━━ Provided records
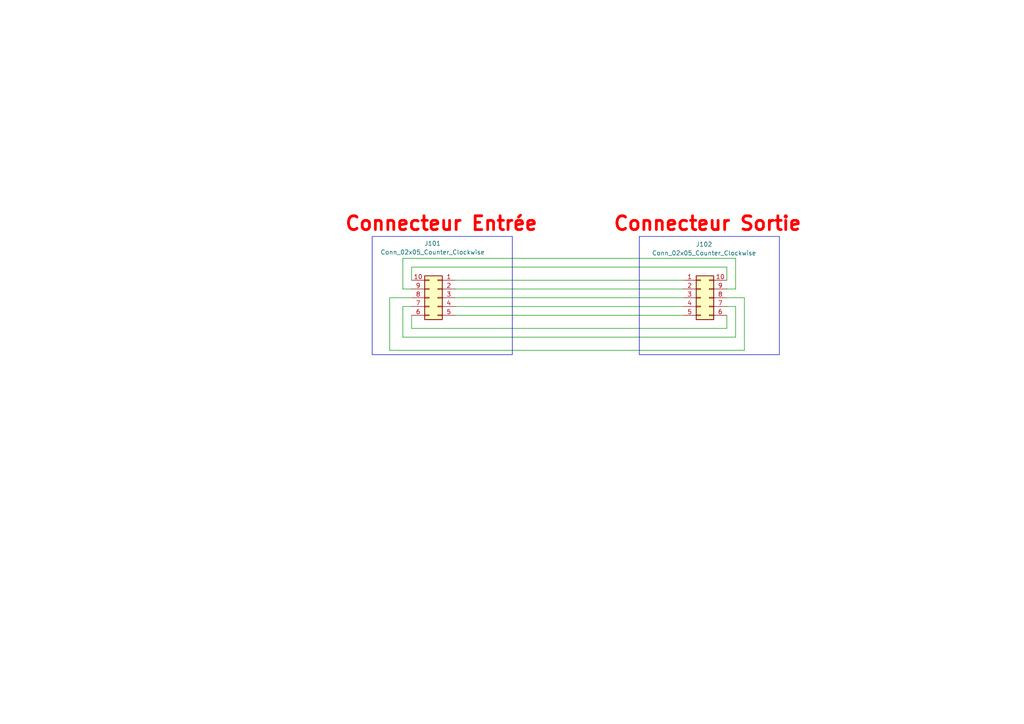
<source format=kicad_sch>
(kicad_sch
	(version 20231120)
	(generator "eeschema")
	(generator_version "8.0")
	(uuid "b8d06bd4-690d-4a64-915a-4797c7385837")
	(paper "A4")
	
	(wire
		(pts
			(xy 119.38 91.44) (xy 119.38 95.25)
		)
		(stroke
			(width 0)
			(type default)
		)
		(uuid "04e52232-6b16-4596-942f-0d98a66aa914")
	)
	(wire
		(pts
			(xy 213.36 74.93) (xy 116.84 74.93)
		)
		(stroke
			(width 0)
			(type default)
		)
		(uuid "057ae072-4e71-44d3-853e-a40a2f6ce988")
	)
	(wire
		(pts
			(xy 210.82 83.82) (xy 213.36 83.82)
		)
		(stroke
			(width 0)
			(type default)
		)
		(uuid "19a6a7b0-873b-4238-a67a-58e5d923cdc0")
	)
	(wire
		(pts
			(xy 132.08 91.44) (xy 198.12 91.44)
		)
		(stroke
			(width 0)
			(type default)
		)
		(uuid "1c086c36-e9d7-4010-ac04-07ef9c7df389")
	)
	(wire
		(pts
			(xy 119.38 77.47) (xy 210.82 77.47)
		)
		(stroke
			(width 0)
			(type default)
		)
		(uuid "1d1323d5-3c66-46e0-9359-a0a0e036ec2c")
	)
	(wire
		(pts
			(xy 213.36 97.79) (xy 213.36 88.9)
		)
		(stroke
			(width 0)
			(type default)
		)
		(uuid "1e5f02a9-c371-4d1b-9be6-754130842fb3")
	)
	(wire
		(pts
			(xy 113.03 86.36) (xy 119.38 86.36)
		)
		(stroke
			(width 0)
			(type default)
		)
		(uuid "1fdc8798-6c35-480e-95fc-7cec1b16db6f")
	)
	(wire
		(pts
			(xy 119.38 95.25) (xy 210.82 95.25)
		)
		(stroke
			(width 0)
			(type default)
		)
		(uuid "337ed84b-7c41-4806-8974-affbe4694d5c")
	)
	(wire
		(pts
			(xy 132.08 86.36) (xy 198.12 86.36)
		)
		(stroke
			(width 0)
			(type default)
		)
		(uuid "35c8fdb8-a9f9-4272-884d-2df68edfbdf4")
	)
	(wire
		(pts
			(xy 132.08 88.9) (xy 198.12 88.9)
		)
		(stroke
			(width 0)
			(type default)
		)
		(uuid "441e54ff-6d8f-40fc-8243-bd1c8f00dc43")
	)
	(wire
		(pts
			(xy 215.9 101.6) (xy 113.03 101.6)
		)
		(stroke
			(width 0)
			(type default)
		)
		(uuid "5b731fa8-8f23-4381-ac34-dc84f9c02070")
	)
	(wire
		(pts
			(xy 210.82 95.25) (xy 210.82 91.44)
		)
		(stroke
			(width 0)
			(type default)
		)
		(uuid "62fa25c4-b066-4b81-b616-4862420d09f5")
	)
	(wire
		(pts
			(xy 213.36 83.82) (xy 213.36 74.93)
		)
		(stroke
			(width 0)
			(type default)
		)
		(uuid "6a55c5d6-1bce-491c-b65d-22069d923b86")
	)
	(wire
		(pts
			(xy 116.84 97.79) (xy 213.36 97.79)
		)
		(stroke
			(width 0)
			(type default)
		)
		(uuid "7f3c35bd-dbbd-4c8d-898d-c4f589349fe4")
	)
	(wire
		(pts
			(xy 213.36 88.9) (xy 210.82 88.9)
		)
		(stroke
			(width 0)
			(type default)
		)
		(uuid "8174184d-5cd6-4b0e-9a67-5b9c70dc6fd8")
	)
	(wire
		(pts
			(xy 210.82 77.47) (xy 210.82 81.28)
		)
		(stroke
			(width 0)
			(type default)
		)
		(uuid "962f151d-7e89-428d-8301-792a6298d81c")
	)
	(wire
		(pts
			(xy 116.84 83.82) (xy 119.38 83.82)
		)
		(stroke
			(width 0)
			(type default)
		)
		(uuid "995319af-f164-4770-9810-2be5b3c1627a")
	)
	(wire
		(pts
			(xy 116.84 88.9) (xy 116.84 97.79)
		)
		(stroke
			(width 0)
			(type default)
		)
		(uuid "a4c0e8b9-fcbd-4197-ac0e-2ddd419c9c01")
	)
	(wire
		(pts
			(xy 210.82 86.36) (xy 215.9 86.36)
		)
		(stroke
			(width 0)
			(type default)
		)
		(uuid "acddd75b-b80b-4eb2-8d25-d00c54b8fba5")
	)
	(wire
		(pts
			(xy 119.38 88.9) (xy 116.84 88.9)
		)
		(stroke
			(width 0)
			(type default)
		)
		(uuid "c0a620da-9911-40df-bfe7-4fb052799b4d")
	)
	(wire
		(pts
			(xy 132.08 83.82) (xy 198.12 83.82)
		)
		(stroke
			(width 0)
			(type default)
		)
		(uuid "c2629ffe-9365-457e-af01-31ee638ba390")
	)
	(wire
		(pts
			(xy 119.38 81.28) (xy 119.38 77.47)
		)
		(stroke
			(width 0)
			(type default)
		)
		(uuid "cca68c77-10a9-4680-bf62-84ca7f76093e")
	)
	(wire
		(pts
			(xy 215.9 86.36) (xy 215.9 101.6)
		)
		(stroke
			(width 0)
			(type default)
		)
		(uuid "d34c5db6-2f2c-4dc2-9f17-e4a55c9819e2")
	)
	(wire
		(pts
			(xy 116.84 74.93) (xy 116.84 83.82)
		)
		(stroke
			(width 0)
			(type default)
		)
		(uuid "ec43baa2-a685-4acd-acad-e0ce46dbc7c0")
	)
	(wire
		(pts
			(xy 132.08 81.28) (xy 198.12 81.28)
		)
		(stroke
			(width 0)
			(type default)
		)
		(uuid "ed117d1d-7340-4571-b8e7-aa39dabf90e4")
	)
	(wire
		(pts
			(xy 113.03 101.6) (xy 113.03 86.36)
		)
		(stroke
			(width 0)
			(type default)
		)
		(uuid "f5ac895a-b455-4403-b12f-b30ef935013c")
	)
	(rectangle
		(start 107.95 68.58)
		(end 148.59 102.87)
		(stroke
			(width 0)
			(type default)
		)
		(fill
			(type none)
		)
		(uuid 497548f8-3325-4c43-a02f-f8fc0fc3c165)
	)
	(rectangle
		(start 185.42 68.58)
		(end 226.06 102.87)
		(stroke
			(width 0)
			(type default)
		)
		(fill
			(type none)
		)
		(uuid 8bbf530c-e6f1-4779-9208-8b4ff8a87648)
	)
	(text "Connecteur Sortie"
		(exclude_from_sim no)
		(at 205.232 65.024 0)
		(effects
			(font
				(size 4 4)
				(thickness 0.8)
				(bold yes)
				(color 255 0 0 1)
			)
		)
		(uuid "318025f1-5f9a-4208-98cc-93913c4284cc")
	)
	(text "Connecteur Entrée"
		(exclude_from_sim no)
		(at 128.016 65.024 0)
		(effects
			(font
				(size 4 4)
				(thickness 0.8)
				(bold yes)
				(color 255 0 0 1)
			)
		)
		(uuid "b35e05f5-e30c-4f52-80a2-39d0ebc9812d")
	)
	(symbol
		(lib_id "Connector_Generic:Conn_02x05_Counter_Clockwise")
		(at 127 86.36 0)
		(mirror y)
		(unit 1)
		(exclude_from_sim no)
		(in_bom yes)
		(on_board yes)
		(dnp no)
		(uuid "a07c6c9d-09cd-40e1-bc54-04c1d7edfa21")
		(property "Reference" "J101"
			(at 125.476 70.612 0)
			(effects
				(font
					(size 1.27 1.27)
				)
			)
		)
		(property "Value" "Conn_02x05_Counter_Clockwise"
			(at 125.476 73.152 0)
			(effects
				(font
					(size 1.27 1.27)
				)
			)
		)
		(property "Footprint" "Connector_PinHeader_1.27mm:PinHeader_2x05_P1.27mm_Vertical_SMD"
			(at 127 86.36 0)
			(effects
				(font
					(size 1.27 1.27)
				)
				(hide yes)
			)
		)
		(property "Datasheet" "~"
			(at 127 86.36 0)
			(effects
				(font
					(size 1.27 1.27)
				)
				(hide yes)
			)
		)
		(property "Description" "Generic connector, double row, 02x05, counter clockwise pin numbering scheme (similar to DIP package numbering), script generated (kicad-library-utils/schlib/autogen/connector/)"
			(at 127 86.36 0)
			(effects
				(font
					(size 1.27 1.27)
				)
				(hide yes)
			)
		)
		(pin "5"
			(uuid "e7b9b480-fbe7-4ca5-9a1f-5b9b0237a074")
		)
		(pin "4"
			(uuid "4f14e38d-3bbb-42e9-84df-3ce7bad2a5b2")
		)
		(pin "10"
			(uuid "18a8cab3-40b7-4152-ab47-44fd46c88d9d")
		)
		(pin "1"
			(uuid "c8c27af4-0528-4552-956f-37b1d4a64a13")
		)
		(pin "8"
			(uuid "74065142-4ae0-47ef-b907-03dd358f547d")
		)
		(pin "2"
			(uuid "3f0767d3-24aa-46ec-a4b5-18bb25111190")
		)
		(pin "7"
			(uuid "99e4d827-652d-40a9-8078-a5233e4baea5")
		)
		(pin "6"
			(uuid "4927fc66-d78f-4679-95b6-623b48f96cea")
		)
		(pin "9"
			(uuid "cb777b38-e84a-49d2-b145-5ffb56cc2af4")
		)
		(pin "3"
			(uuid "6f647e9e-c841-4ea5-bcb4-5ae1ecd5ffd4")
		)
		(instances
			(project ""
				(path "/b8d06bd4-690d-4a64-915a-4797c7385837"
					(reference "J101")
					(unit 1)
				)
			)
		)
	)
	(symbol
		(lib_id "Connector_Generic:Conn_02x05_Counter_Clockwise")
		(at 203.2 86.36 0)
		(unit 1)
		(exclude_from_sim no)
		(in_bom yes)
		(on_board yes)
		(dnp no)
		(uuid "f7236aff-2a49-420e-be74-fbc16f3261ee")
		(property "Reference" "J102"
			(at 204.216 70.866 0)
			(effects
				(font
					(size 1.27 1.27)
				)
			)
		)
		(property "Value" "Conn_02x05_Counter_Clockwise"
			(at 204.216 73.406 0)
			(effects
				(font
					(size 1.27 1.27)
				)
			)
		)
		(property "Footprint" "Connector_PinHeader_1.27mm:PinHeader_2x05_P1.27mm_Vertical_SMD"
			(at 203.2 86.36 0)
			(effects
				(font
					(size 1.27 1.27)
				)
				(hide yes)
			)
		)
		(property "Datasheet" "~"
			(at 203.2 86.36 0)
			(effects
				(font
					(size 1.27 1.27)
				)
				(hide yes)
			)
		)
		(property "Description" "Generic connector, double row, 02x05, counter clockwise pin numbering scheme (similar to DIP package numbering), script generated (kicad-library-utils/schlib/autogen/connector/)"
			(at 203.2 86.36 0)
			(effects
				(font
					(size 1.27 1.27)
				)
				(hide yes)
			)
		)
		(pin "5"
			(uuid "b421be04-b9bf-470e-b5bb-8542643622a9")
		)
		(pin "4"
			(uuid "84404022-d09c-42ab-bcf1-a285cf07dd11")
		)
		(pin "10"
			(uuid "4efeeb2c-ff8c-4908-825a-a847fc6964b7")
		)
		(pin "1"
			(uuid "99425a30-e56a-406d-9fa6-ef137e676337")
		)
		(pin "8"
			(uuid "d5c07c32-0471-4f89-af0a-7d1ad277ff19")
		)
		(pin "2"
			(uuid "276134c4-5c9f-4771-a450-3ee91e97c088")
		)
		(pin "7"
			(uuid "05d31267-5640-4180-b545-9761ed5bb90b")
		)
		(pin "6"
			(uuid "a4380b3e-b2fd-4717-a9ca-d375ec621237")
		)
		(pin "9"
			(uuid "6a6ecfd0-7492-4210-8d53-2cf33b5cc476")
		)
		(pin "3"
			(uuid "ddacbef7-d2d4-4a00-be54-e4e86e376e6d")
		)
		(instances
			(project "pcb_tof"
				(path "/b8d06bd4-690d-4a64-915a-4797c7385837"
					(reference "J102")
					(unit 1)
				)
			)
		)
	)
	(sheet_instances
		(path "/"
			(page "1")
		)
	)
)

</source>
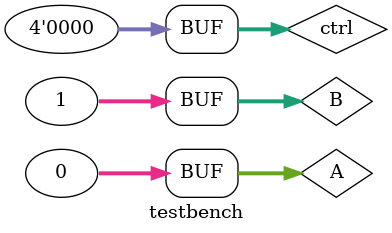
<source format=v>
module testbench;
    
    reg [0:31] A, B;
    reg [0:3] ctrl;
    wire [0:31] ALUout;
    wire zero;

    
    alu ALU(A, B, ctrl, ALUout, zero);
    
    initial begin
        $monitor("A=%h B=%h ctrl=%h ALUout=%h ", A,B,ctrl,ALUout);
        
        #0 A=32'h00000000; B=32'h00000001; ctrl=32'b0000; 
        #1 A=32'h00000000; B=32'h00000001; ctrl=32'b0001;
        #1 A=32'h00000000; B=32'h00000001; ctrl=32'b0000;
        #1 A=32'h00000000; B=32'h00000001; ctrl=32'b0000;
        #1 A=32'h00000000; B=32'h00000001; ctrl=32'b0000;

    end
endmodule

</source>
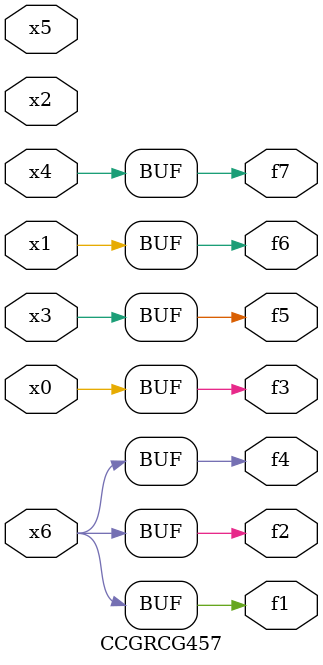
<source format=v>
module CCGRCG457(
	input x0, x1, x2, x3, x4, x5, x6,
	output f1, f2, f3, f4, f5, f6, f7
);
	assign f1 = x6;
	assign f2 = x6;
	assign f3 = x0;
	assign f4 = x6;
	assign f5 = x3;
	assign f6 = x1;
	assign f7 = x4;
endmodule

</source>
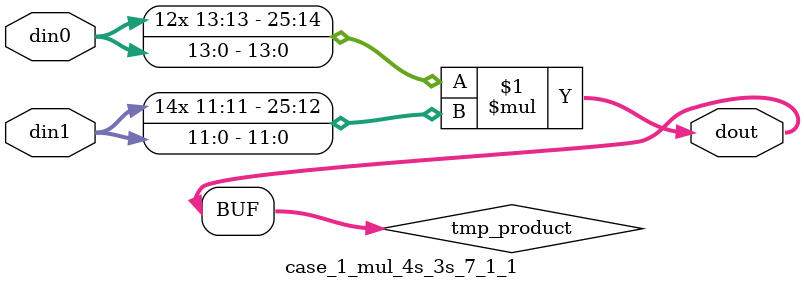
<source format=v>

`timescale 1 ns / 1 ps

 (* use_dsp = "no" *)  module case_1_mul_4s_3s_7_1_1(din0, din1, dout);
parameter ID = 1;
parameter NUM_STAGE = 0;
parameter din0_WIDTH = 14;
parameter din1_WIDTH = 12;
parameter dout_WIDTH = 26;

input [din0_WIDTH - 1 : 0] din0; 
input [din1_WIDTH - 1 : 0] din1; 
output [dout_WIDTH - 1 : 0] dout;

wire signed [dout_WIDTH - 1 : 0] tmp_product;



























assign tmp_product = $signed(din0) * $signed(din1);








assign dout = tmp_product;





















endmodule

</source>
━━━━
=== Job ===
Among the lines above, which ones include the word "zero"? Copy them.

=== Task solution ===
    wire zero;
    alu ALU(A, B, ctrl, ALUout, zero);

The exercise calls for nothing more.